Nipype: clean working directory while workflow is running

nipype
fmri

#1

Hello,

I need trial-wise beta estimations for my analysis. For this I have setup runs and trials as iterables. So for each subject, run and trial I compute a GLM and save the beta images. This creates a huge amount of data in the working directory because each node saves the data (e.g. functional .nii files for each run) in a separate folder.

I know there is the experimental config option to delete node folders, but this crashes the workflow as SPM is looking for a file that is not there (my guess is that it gets deleted but is actually still needed).

As a workaround I have tried to connect a self-written function to the output of the datasink. This way I know that the workflow for the specific subject, run and trial has finished. In my function I then delete the node folders for that specific subject, run and trial. However, the workflow still has errors because nodes try to access files that are already deleted.

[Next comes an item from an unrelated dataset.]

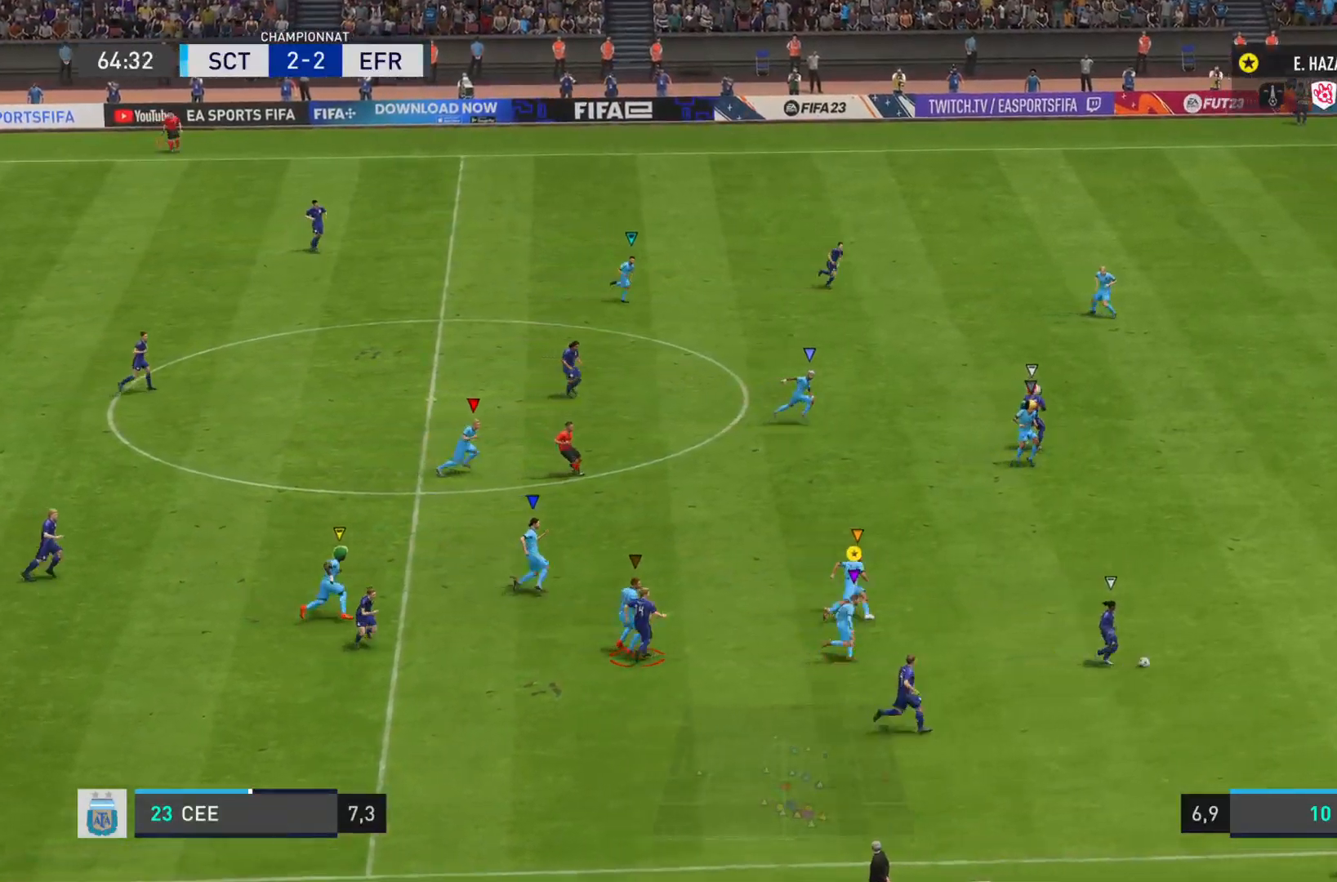
{"buttons": ["R2"], "left_stick": "right", "right_stick": "right", "events": []}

I came here to ask if anybody else has tried to clean up the working directory “on the fly” and might be able to give me some advice. Thanks!


#2

Does no one have an idea?


#3

Could you please file an issue on nipype’s github page with the specific crash error message that you received? it’s possible that we may be able to fix the experimental option more easily than an additional script.

one way to add a script would be through the status_callback option of a plugin. this would allow you to monitor and remove things as necessary, but i think it would be easier to let the workflow engine manage these things.

ps. nipype also automatically removes unnecessary outputs by default to reduce disk space requirements.